═══ Exercise text
Colonel Charles Wesley Weldon McLean,  & Two Bars (August 1882 – 5 September 1962) was a Canadian soldier and politician.

Early life
McLean was born in Saint John, New Brunswick in 1882. His father, Brigadier General Hugh Havelock McLean, was a lawyer and politician who served as Lieutenant-Governor of New Brunswick, Canada from 1928 to 1933. He was educated at the Royal Military College of Canada in Kingston, Ontario from 1897 to 1899.

Career
McLean began his military career as a lieutenant in the Canadian Non-Permanent Active Militia, and on 7 March 1900 received a commission in the British Army as a second lieutenant in the Royal Artillery. He saw active service in the Second Boer War in South Africa from 1899 to 1901. During World War I, Major McLean commanded the 52 Brigade Royal Horse Artillery, 9th Scottish Division, British Army. He was awarded a Distinguished Service Order (DSO) in 1915, a bar in 1917 "for conspicuous gallantry and devotion to duty. He has commanded his battery with great skill and courage. He has observed fire and commanded the battery from an observation post under heavy fire with great coolness and accuracy." and a second bar in the same gazette.

He remained in England after the War. Standing as a Coalition Conservative, he was elected at the 1918 general election as the member of parliament (MP) for the Brigg division of Lincolnshire,
but did not stand again at the 1922 general election.

Correspondence related to his service in artillery and as MP are in the Imperial War Museum, Department of Documents. He died in 1962 aged 80.
══════
- _What is required_
In the biography of Charles McLean, which constituency did he win at the 1918 general election?
═══ Data excerpt
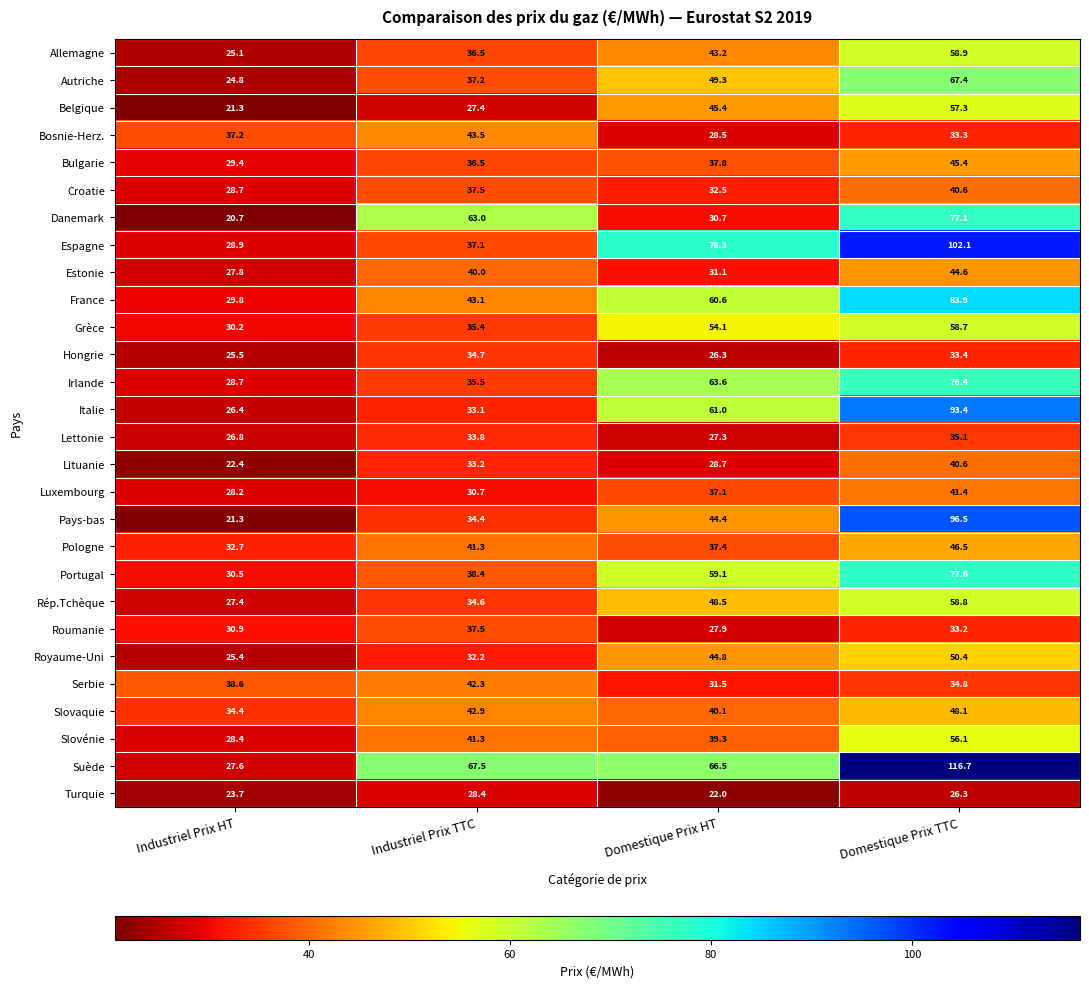

Is it true that Lettonie equals 26.8 at Industriel Prix HT?

True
══════
- _Answer section_
The Brigg division of Lincolnshire.